The tight Democratic race for governor is drawing a lot of attention, but it is the marriage amendment that's really expected to drive a high number of voters to the polls.
After more than a year of debates and rallies, voters want to decide whether or not the state constitution should recognize marriage as a union between one man and one woman.
For Michelle Pridgen and other voters, it's more than exercising their constitutional right that's creating long lines at the polls.
"I think that amendment issue is really big for people this year," she said.
With signs, calls and commercials, the marriage amendment has been a hot topic the past few weeks.
"We've seen a lot of visibility on the liberal side," said voter Russell Carraway. "Probably we're going to get a much larger turnout on the conservative side than people realize."

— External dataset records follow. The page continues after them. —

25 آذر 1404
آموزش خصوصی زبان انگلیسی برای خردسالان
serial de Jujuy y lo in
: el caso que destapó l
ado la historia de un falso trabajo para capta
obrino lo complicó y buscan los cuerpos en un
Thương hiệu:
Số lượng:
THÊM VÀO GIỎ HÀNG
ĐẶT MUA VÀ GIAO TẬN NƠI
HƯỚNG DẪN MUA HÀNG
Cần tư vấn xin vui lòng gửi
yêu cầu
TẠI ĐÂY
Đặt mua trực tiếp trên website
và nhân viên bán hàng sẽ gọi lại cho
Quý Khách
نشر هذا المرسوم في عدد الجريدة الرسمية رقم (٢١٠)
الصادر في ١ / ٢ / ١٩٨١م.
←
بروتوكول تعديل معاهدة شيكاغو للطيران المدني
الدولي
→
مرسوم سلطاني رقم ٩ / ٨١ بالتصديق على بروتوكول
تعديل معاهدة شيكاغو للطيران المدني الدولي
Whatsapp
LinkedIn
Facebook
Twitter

For or against, voters notice bigger crowds this election.
"Well I thought coming at 6:30 a.m. would be a piece of cake, but yes, it's been quite busy," said Pridgen.

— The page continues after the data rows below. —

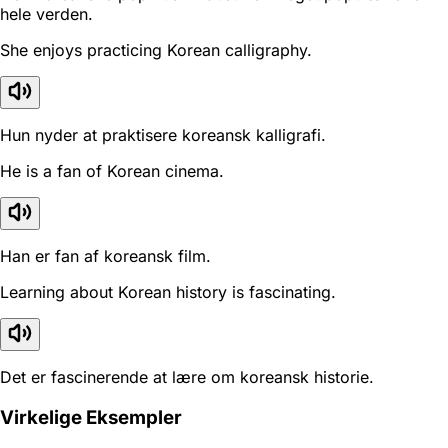
hele verden.
She enjoys practicing Korean calligraphy.
Hun nyder at praktisere koreansk kalligrafi.
He is a fan of Korean cinema.
Han er fan af koreansk film.
Learning about Korean history is fascinating.
Det er fascinerende at lære om koreansk historie.
Virkelige Eksempler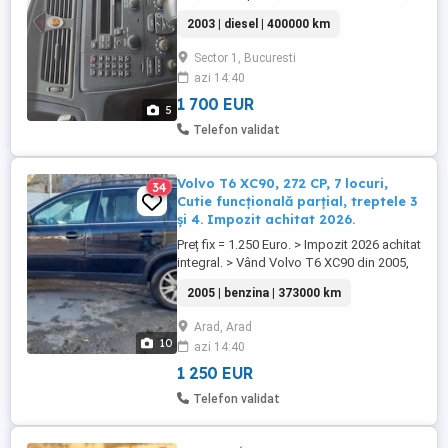
geamuri full electric , AC , telefon cu sim ,
2003 | diesel | 400000 km
faruri xenon faza scurta din fabrica , are 1
injector infundata , troncane la gropi , in
Sector 1, Bucuresti
rest arata cum se vede in poze . Se vinde
azi 14:40
ca atare sau pentru piese .
1 700 EUR
5
Telefon validat
Volvo T6 XC90, 272 CP, 7 locuri,
34
Cutie funcțională parțial, treptele 3
și 4. Impozit achitat 2026.
Preț fix = 1.250 Euro. > Impozit 2026 achitat
integral. > Vând Volvo T6 XC90 din 2005,
272 CP, motor de 2.922 cmc, cutie 4 viteze.
2005 | benzina | 373000 km
Rulaj = 373.000 Km. >> Bujii și Bobine de
inducție schimbate în Ianuarie 2026.
Arad, Arad
Pachet crom pe exterior. Din 2005 un
10
azi 14:40
singur proprietar. > Tracțiune integrală
permanentă, ...
1 250 EUR
Telefon validat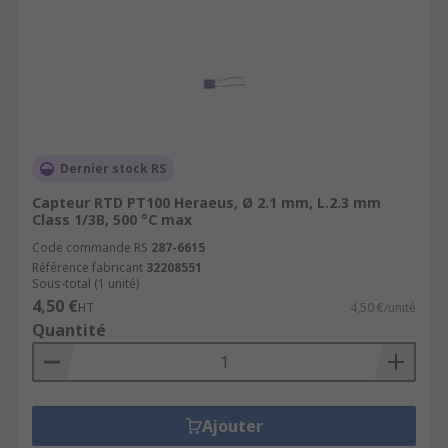
Dernier stock RS
Capteur RTD PT100 Heraeus, Ø 2.1 mm, L.2.3 mm
Class 1/3B, 500 °C max
Code commande RS
287-6615
Référence fabricant
32208551
Sous-total (1 unité)
4,50 €
HT
4,50 €/unité
Quantité
Ajouter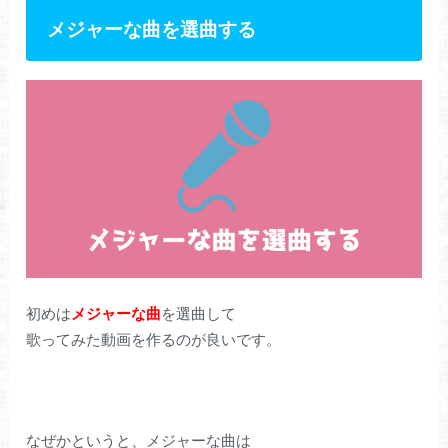
メジャーな曲を選曲する
初めは
メジャーな曲
を選曲して
歌ってみた動画を作るのが良いです。
なぜかというと、メジャーな曲は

The state board of elections believes primary voter turnout could set a new record.
"First of all there is a constitutional amendment that statewide has got a lot of people interested," said Gary Bartlett, the NC Board of Elections director. "And, you have more Republican primaries than we've ever had in the state's history."

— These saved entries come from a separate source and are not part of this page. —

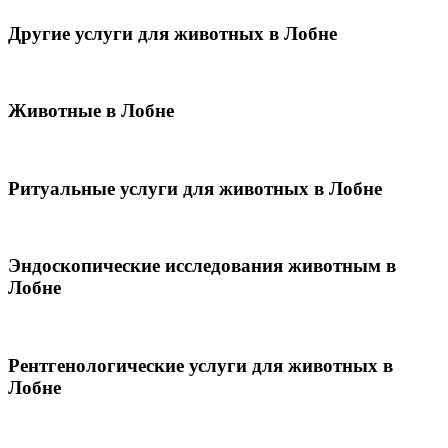
Другие услуги для животных в Лобне
Животные в Лобне
Ритуальные услуги для животных в Лобне
Эндоскопические исследования животным в
Лобне
Рентгенологические услуги для животных в
Лобне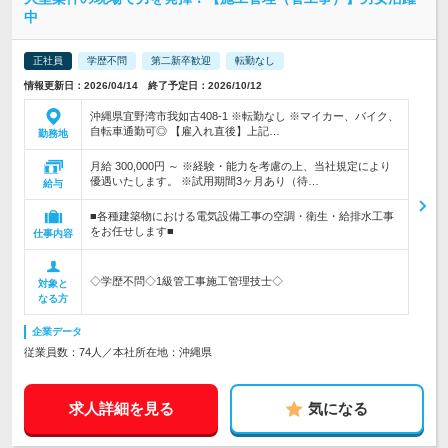
中
正社員
学歴不問
第二新卒歓迎
転勤なし
情報更新日：2026/04/14 終了予定日：2026/10/12
沖縄県宜野湾市我如古408-1 ※転勤なし ※マイカー、バイク、
自転車通勤可◎ 【雇入れ直後】上記…
勤務地
月給 300,000円 ～ ※経験・能力を考慮の上、当社規定により
優遇いたします。 ※試用期間3ヶ月あり（待…
給与
■各種建築物における電気設備工事の空調・衛生・給排水工事
をお任せします■
仕事内容
◇学歴不問◇1級管工事施工管理技士◇
対象と
なる方
企業データ
従業員数：74人／本社所在地：沖縄県
求人詳細を見る
気になる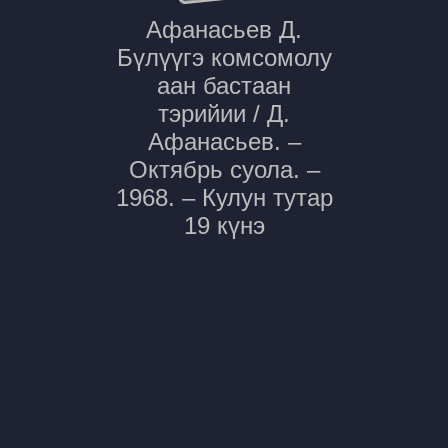
Афанасьев Д.
Бүлүүгэ комсомолу
аан бастаан
тэрийии / Д.
Афанасьев. –
Октябрь суола. –
1968. – Кулун тутар
19 күнэ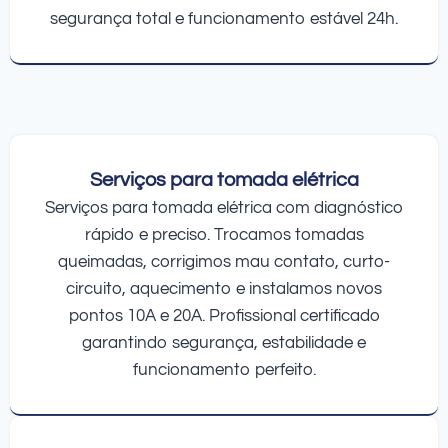
segurança total e funcionamento estável 24h.
Serviços para tomada elétrica
Serviços para tomada elétrica com diagnóstico
rápido e preciso. Trocamos tomadas
queimadas, corrigimos mau contato, curto-
circuito, aquecimento e instalamos novos
pontos 10A e 20A. Profissional certificado
garantindo segurança, estabilidade e
funcionamento perfeito.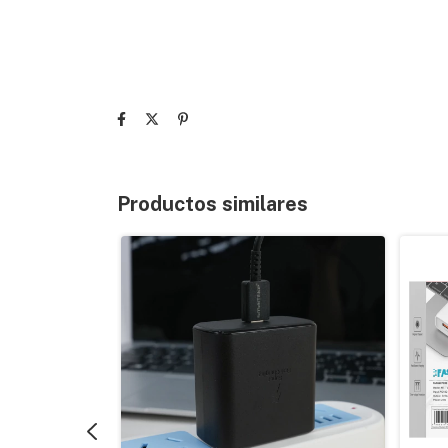
Productos similares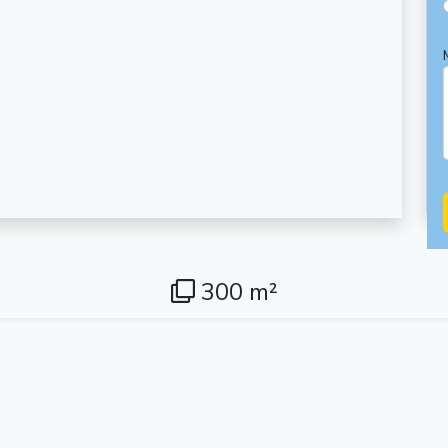
300 m²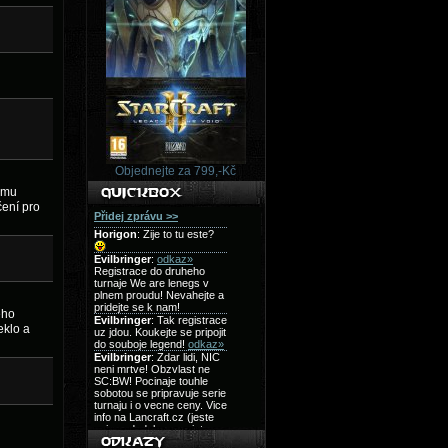
Objednejte za 799,-Kč
tomu
čení pro
ého
eklo a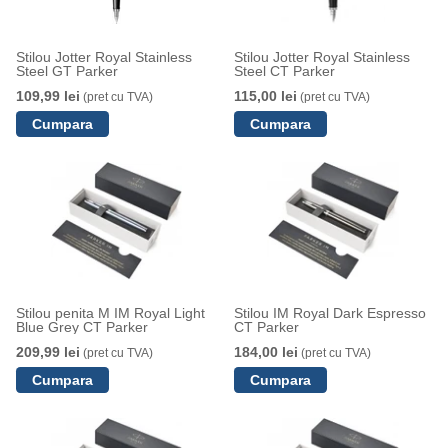
Stilou Jotter Royal Stainless
Stilou Jotter Royal Stainless
Steel GT Parker
Steel CT Parker
109,99 lei
115,00 lei
(pret cu TVA)
(pret cu TVA)
Stilou penita M IM Royal Light
Stilou IM Royal Dark Espresso
Blue Grey CT Parker
CT Parker
209,99 lei
184,00 lei
(pret cu TVA)
(pret cu TVA)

As the anxiety builds until the final ballot is counted, voters like Pridgen wait for a decision that could impact North Carolina's future.
A majority of the vote is needed for the amendment to pass meaning a simple "yes" or "no" vote could make all the difference.
Polls close at 7:30 p.m. To avoid lines, the board of elections director recommends avoiding the afternoon rush between 11 and 1 p.m. and the night rush between 5 p.m. and 7 p.m.